THE PROBLEM — Identify each line below that contains the word "osób", and copy it out.

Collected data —
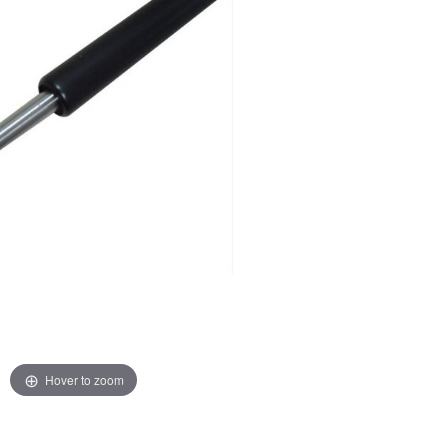
Hover to zoom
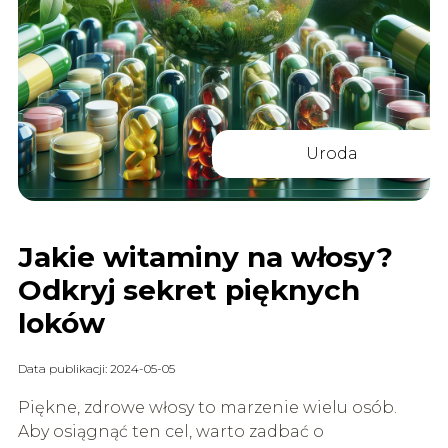
Uroda
Jakie witaminy na włosy?
Odkryj sekret pięknych
loków
Data publikacji: 2024-05-05
Piękne, zdrowe włosy to marzenie wielu osób.
Aby osiągnąć ten cel, warto zadbać o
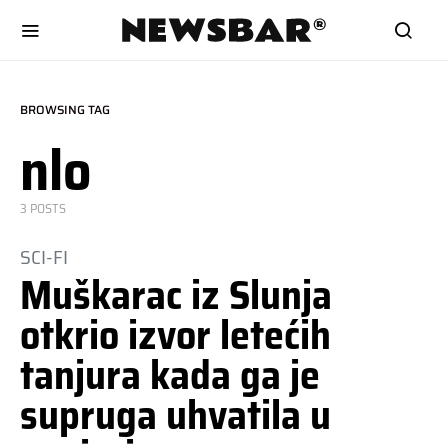
BROWSING TAG
nlo
3 POSTS
SCI-FI
Muškarac iz Slunja
otkrio izvor letećih
tanjura kada ga je
supruga uhvatila u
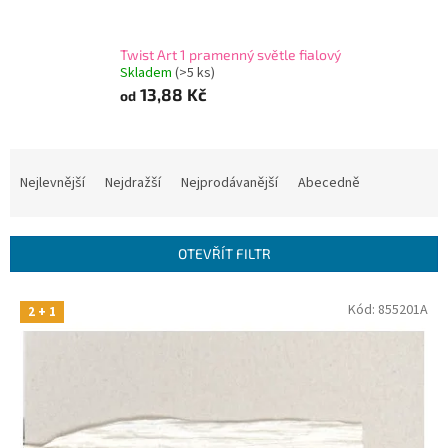
Twist Art 1 pramenný světle fialový
Skladem
(>5 ks)
13,88 Kč
od
Ř
a
Nejlevnější
Nejdražší
Nejprodávanější
Abecedně
z
e
n
OTEVŘÍT FILTR
í
p
V
Kód:
855201A
r
2 + 1
ý
o
p
d
i
u
s
k
p
t
r
ů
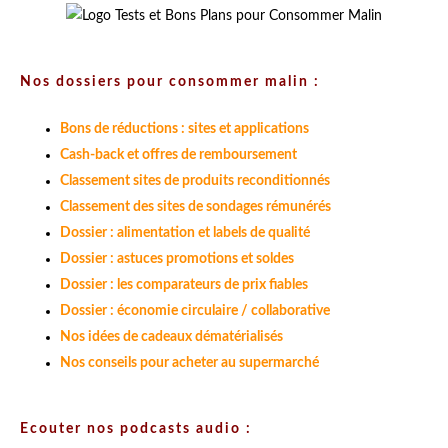
Nos dossiers pour consommer malin :
Bons de réductions : sites et applications
Cash-back et offres de remboursement
Classement sites de produits reconditionnés
Classement des sites de sondages rémunérés
Dossier : alimentation et labels de qualité
Dossier : astuces promotions et soldes
Dossier : les comparateurs de prix fiables
Dossier : économie circulaire / collaborative
Nos idées de cadeaux dématérialisés
Nos conseils pour acheter au supermarché
Ecouter nos podcasts audio :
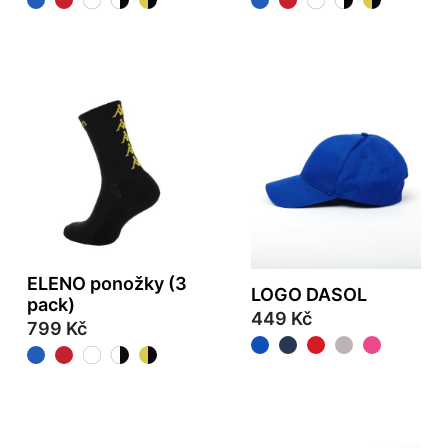
ELENO ponožky (3
LOGO DASOL
pack)
449 Kč
799 Kč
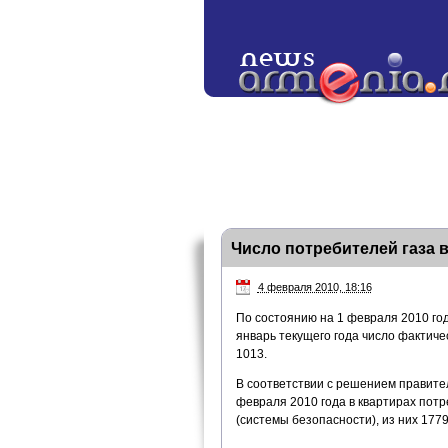
Число потребителей газа 
4 февраля 2010, 18:16
По состоянию на 1 февраля 2010 год
январь текущего года число фактич
1013.
В соответствии с решением правите
февраля 2010 года в квартирах пот
(системы безопасности), из них 1779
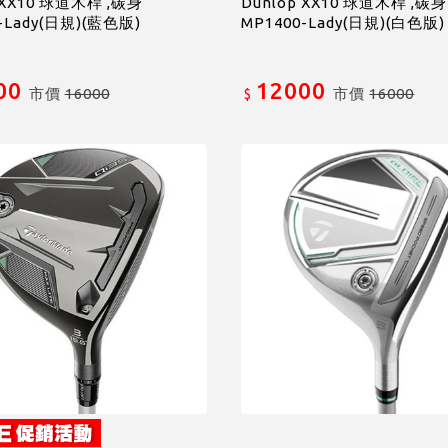
 XX10 球道木桿 ,碳身
Dunlop XX10 球道木桿 ,碳身
-Lady(日規)(藍色版)
MP1400-Lady(日規)(白色版)
00
12000
市價
16000
市價
16000
$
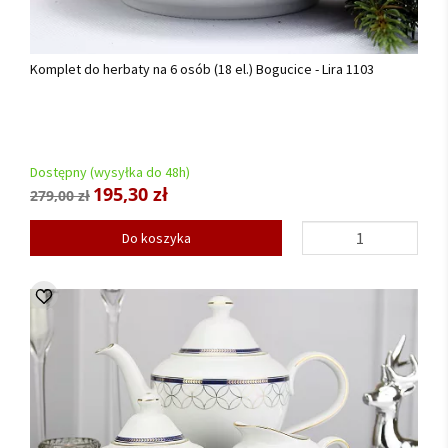
Komplet do herbaty na 6 osób (18 el.) Bogucice - Lira 1103
Dostępny (wysyłka do 48h)
195,30 zł
279,00 zł
Do koszyka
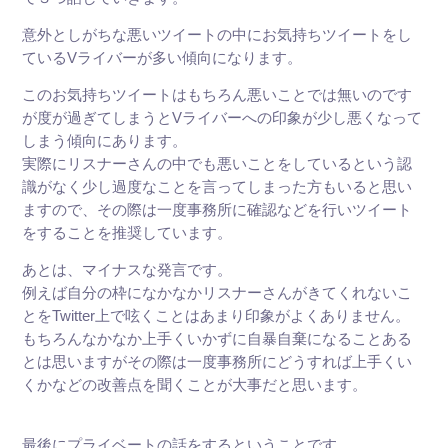
意外としがちな悪いツイートの中にお気持ちツイートをし
ているVライバーが多い傾向になります。
このお気持ちツイートはもちろん悪いことでは無いのです
が度が過ぎてしまうとVライバーへの印象が少し悪くなって
しまう傾向にあります。
実際にリスナーさんの中でも悪いことをしているという認
識がなく少し過度なことを言ってしまった方もいると思い
ますので、その際は一度事務所に確認などを行いツイート
をすることを推奨しています。
あとは、マイナスな発言です。
例えば自分の枠になかなかリスナーさんがきてくれないこ
とをTwitter上で呟くことはあまり印象がよくありません。
もちろんなかなか上手くいかずに自暴自棄になることある
とは思いますがその際は一度事務所にどうすれば上手くい
くかなどの改善点を聞くことが大事だと思います。
最後にプライベートの話をするということです。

REPLY TO THE EXERCISE —
Piękne, zdrowe włosy to marzenie wielu osób.
Komplet do herbaty na 6 osób (18 el.) Bogucice - Lira 1103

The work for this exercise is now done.